Paramount+’s The Good Fight is making the rounds with its sixth and final season. In 2017, this smartly written and superbly acted show picked up the baton from its predecessor, The Good Wife, which ended in 2016. Original characters, Diane Lockhart (Christine Baranski), David Lee (Zach Grenier), and Julius Cain (Michael Boatman), joined a well-established, liberal Black law firm, and fireworks ensued.
With Liz Reddick (Audra McDonald) and a host of other lawyers, the show maintained its legal and political astuteness while keeping us glued to the screen with drama and suspense. The series cleverly tackles real-life issues to provoking self-reflection while still being entertaining.
This is thanks to one of the show’s brilliant writers, Aurin Squire (This Is Us, Evil). BGN had a video chat with Squire to discuss the approach to the final season, how the show often foreshadows reality, and the impact of the new characters on the firm.
How did you approach wrapping everything up for this final season?
There’s that balance when you’re wrapping things up. You don’t want all the questions wrapped up too neatly, and you want a season that progresses forward. Since The Good Fight started, it’s been in the Trump era and a little afterward.
We were talking about what the next steps are in America. We read books about what sociologists and psychologists predict about the next phase. We cultivate the stories, come in, and figure out what makes us argue.

■ Data extract:
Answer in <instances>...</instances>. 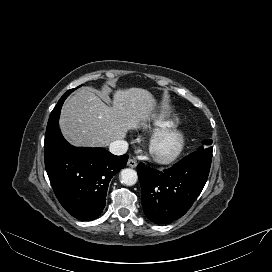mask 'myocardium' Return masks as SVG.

■ Tasks for this exercise:
**1)** In the article on The Good Fight, which series ended in 2016 before The Good Fight took over from it?
**2)** List every fictional character named in the article on The Good Fight.
**3)** Continue the article on The Good Fight, starting after its final sentence.

■ Responses to the tasks:
**1)** The Good Wife ended in 2016.

**2)** Diane Lockhart, David Lee, Julius Cain, Liz Reddick

**3)**
If the issue is something we all agree on, and it’s pretty black and white, then that isn’t a good plot or story thread. But, if it’s something with tension, there’s debate, or something we’re uncertain about, and we can find what’s funny, interesting, and scary, that becomes the driving thrust of the last season in this hangover era.
How do you discern what conversations and disagreements in the writer’s room will be made into a part of the show?
The best argument in wins. The most compelling, shocking argument that you wouldn’t expect wins. Anything that complicates the moral fibers of our main characters wins. Anything that makes them more complicated or complicit in a decaying corrupt judicial system is more interesting than having the outside guest appearance actor be the baddie.
Sometimes it appears to start that way, but at some point, it always turns back to the main character. It’s about turning back to the audience and what responsibilities we have. It’s too easy to point the finger at someone else. Dramatically, to create empathy, we have to implicate ourselves into what’s going on rather than detach and say, “it’s those crazy people over there, and I have nothing to do with it.” In the case of Diane, her husband was helping people during the insurrection.
That became a morally complicated thing, working at a Black liberal law firm when your husband is helping people who are part of the insurrection. We make them more complicit, so that there’s never any exterior condemnation but always an interior reflection, transgression, and transformation of what’s going on inside, making it as exciting as possible and as complicated as possible for our mains.
How do you determine what risks you’ll take when forecasting future events and how that sometimes seems to foreshadow what’s really happening in the world?
One of the seemingly small things that are always helpful is knowing what time of year the show will air. So, if the show airs around election season, we know certain activities tend to pop up. The episode I wrote this season was about football.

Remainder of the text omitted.